### WORK TO BE COMPLETED
Please render the lines from the one containing "left wrist: (464, 183, -9)" through the one containing "right knee: (504, 294, 11)", both included, as a Markdown table with the columns Row and Line. Number each line in Row and leave out blank lines.

### DATASET EXTRACT
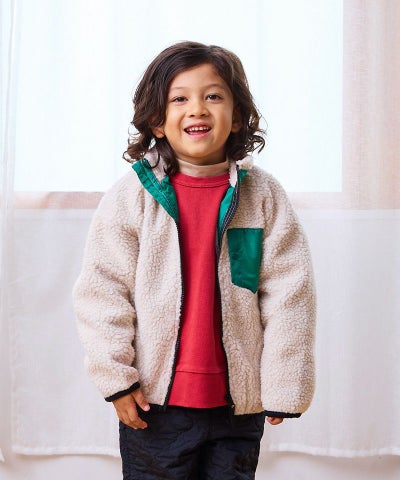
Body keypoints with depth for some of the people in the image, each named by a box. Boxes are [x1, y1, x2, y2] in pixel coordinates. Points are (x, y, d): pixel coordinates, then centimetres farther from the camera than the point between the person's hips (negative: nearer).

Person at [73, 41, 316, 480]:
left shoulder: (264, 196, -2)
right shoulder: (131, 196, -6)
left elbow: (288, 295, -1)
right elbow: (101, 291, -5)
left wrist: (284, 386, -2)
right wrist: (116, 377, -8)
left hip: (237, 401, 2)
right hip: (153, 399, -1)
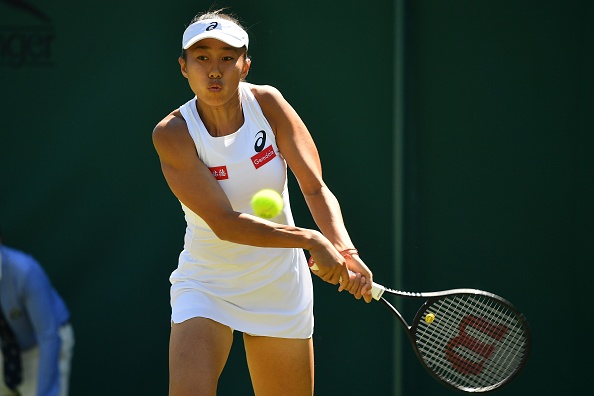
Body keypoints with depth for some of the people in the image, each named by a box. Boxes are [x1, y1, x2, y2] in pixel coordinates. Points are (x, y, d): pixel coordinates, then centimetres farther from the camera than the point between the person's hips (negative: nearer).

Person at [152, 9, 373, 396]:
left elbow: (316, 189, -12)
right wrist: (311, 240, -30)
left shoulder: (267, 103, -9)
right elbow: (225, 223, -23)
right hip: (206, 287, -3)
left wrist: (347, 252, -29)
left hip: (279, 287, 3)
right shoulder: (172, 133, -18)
...
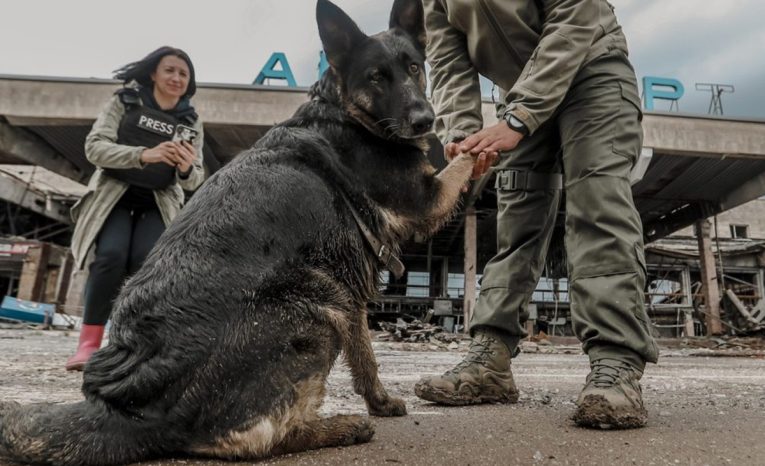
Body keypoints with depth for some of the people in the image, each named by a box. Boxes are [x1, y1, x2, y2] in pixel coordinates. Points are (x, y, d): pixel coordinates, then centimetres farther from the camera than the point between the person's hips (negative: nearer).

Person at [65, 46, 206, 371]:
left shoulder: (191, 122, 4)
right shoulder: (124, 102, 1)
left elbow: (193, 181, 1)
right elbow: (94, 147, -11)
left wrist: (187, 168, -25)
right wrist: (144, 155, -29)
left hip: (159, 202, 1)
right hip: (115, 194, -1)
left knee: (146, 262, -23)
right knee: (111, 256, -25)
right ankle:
---
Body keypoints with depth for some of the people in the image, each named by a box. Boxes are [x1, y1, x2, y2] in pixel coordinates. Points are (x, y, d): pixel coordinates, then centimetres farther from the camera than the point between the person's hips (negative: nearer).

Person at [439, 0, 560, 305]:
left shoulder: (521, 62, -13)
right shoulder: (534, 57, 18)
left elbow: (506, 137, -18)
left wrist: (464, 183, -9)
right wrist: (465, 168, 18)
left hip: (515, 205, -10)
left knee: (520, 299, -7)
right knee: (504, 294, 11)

### YOUR RESPONSE
| Row | Line |
|---|---|
| 1 | left wrist: (464, 183, -9) |
| 2 | right wrist: (465, 168, 18) |
| 3 | left hip: (515, 205, -10) |
| 4 | left knee: (520, 299, -7) |
| 5 | right knee: (504, 294, 11) |